NutriFusion , a startup company that manufactures a fruit and vegetable-based nutritional additive for processed foods, will strike out on its own after a year in the incubator.
Already more than 30 food products contain the company's fruit and vegetable powder that revs up a food's nutritional value -- including the Girl Scouts' Mango Crèmes cookies -- earning the company a write-up in Forbes Magazine in January.
NutriFusion is also in talks with the U.S. Department of Defense, four of the country's largest consumer-goods companies and with international companies to include the additive in a variety of new foods and beverages, said Bill Grand, NurtiFusion's CEO.
"He's just beginning to get this hands around the national and international places this will take him. It's very exciting," said Larry Hughes, special assistant to the director of the incubator.
Grand credits the incubator, officially named the Don Ryan Center for Innovation , with providing managerial guidance and connecting him and his partners with Mark Kindy, a researcher at the Medical University of South Carolina.
"The incubator was very good to us and helped us branch out into a lot of different areas and get the help we needed to grow," Grand said.
Grand believes he has lots of reasons to be even more optimistic.

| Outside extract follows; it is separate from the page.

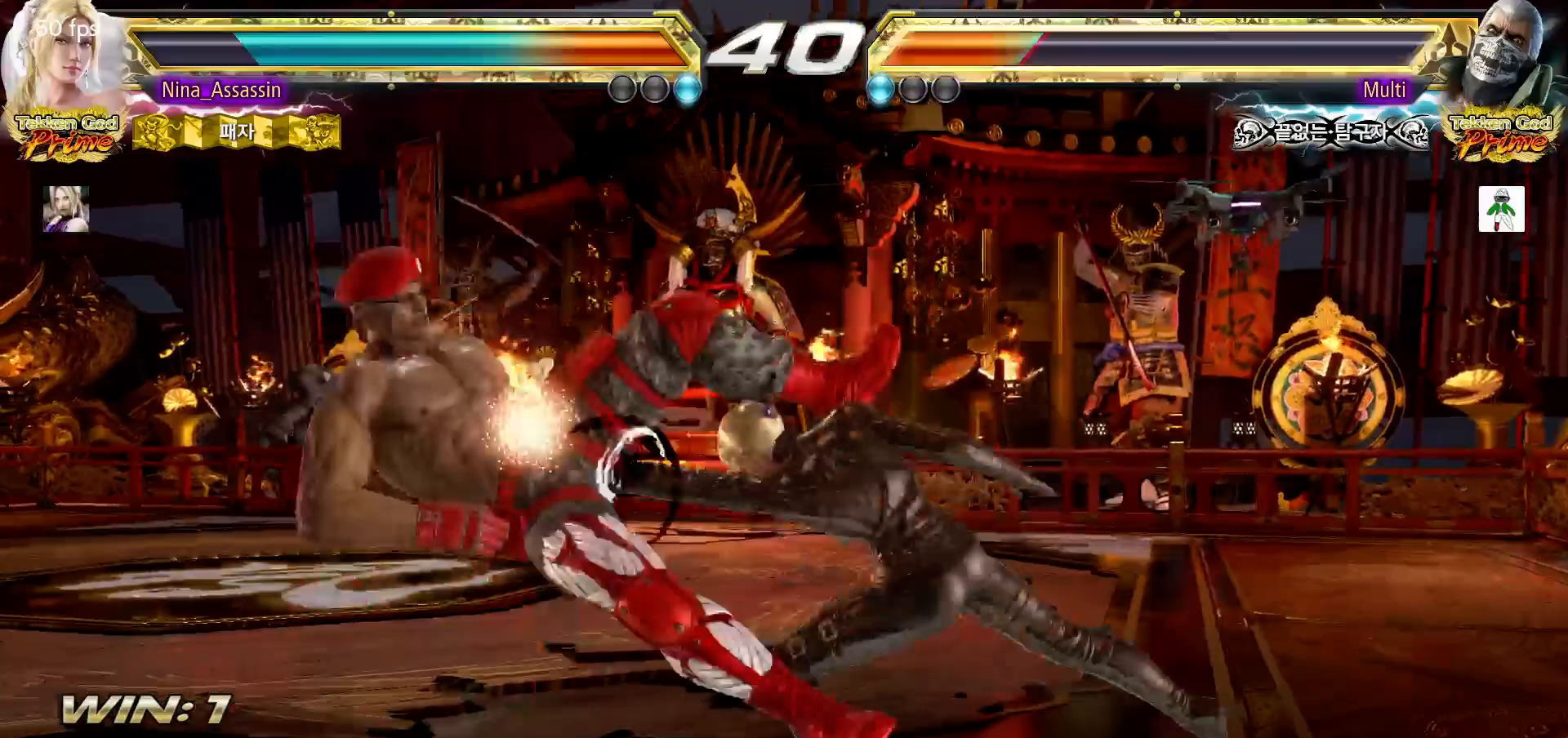
{"dt_ms": 500, "buttons": [], "left_stick": "center", "events": [[17, "TRIANGLE", "down"], [67, "TRIANGLE", "up"], [117, "TRIANGLE", "down"], [183, "TRIANGLE", "up"]]}
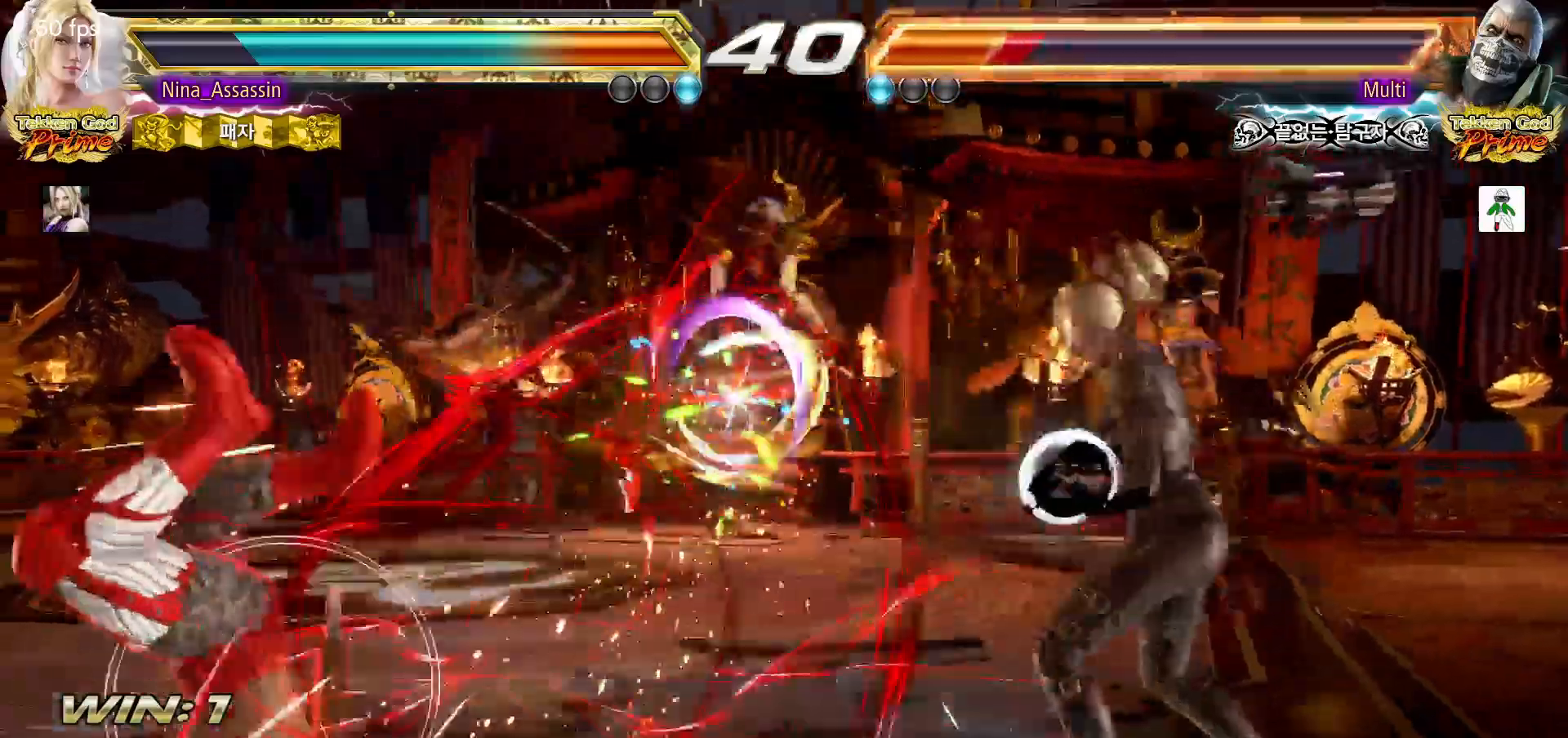
{"dt_ms": 500, "buttons": [], "left_stick": "left", "events": [[83, "left_stick", "left"], [150, "left_stick", "center"], [217, "left_stick", "left"], [283, "left_stick", "center"], [350, "left_stick", "left"]]}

"It is a tremendous product," he said. "The CDC, the American Cancer Society -- and the list goes on and on -- are all warning about an impending health crisis because the American public is not eating enough fruits and vegetables. And that leads to a whole string of health issues, everything from diabetes (to) heart disease (to) premature aging."
But Americans are hesitant to put down their snacks, sodas and other processed foods in favor of fresh fruits and vegetables. "So it puts us in a very unique position because it solves many of the nutritional deficiencies in the American diet," he said.
Grand's business partner, Stephen Perry, developed the technology, and Grand, whose background is in sales and marketing, worked on commercializing it, including securing a spot in Bluffton's incubator.
It's one of 11 companies that have worked in the center.
The town of Bluffton, a handful of local businesses and Clemson University support the incubator financially, providing entrepreneurs with subsidized office space in Buckwalter Place, business advice and help finding seed money.
Ultimately, the companies are supposed to move out of the incubator, create jobs and aid the region's efforts to build a business niche, often in emerging-technology fields.
Grand said he hopes to increase production so he can soon start a plant, somewhere in the Southeast.
"It may just be in Bluffton," he said.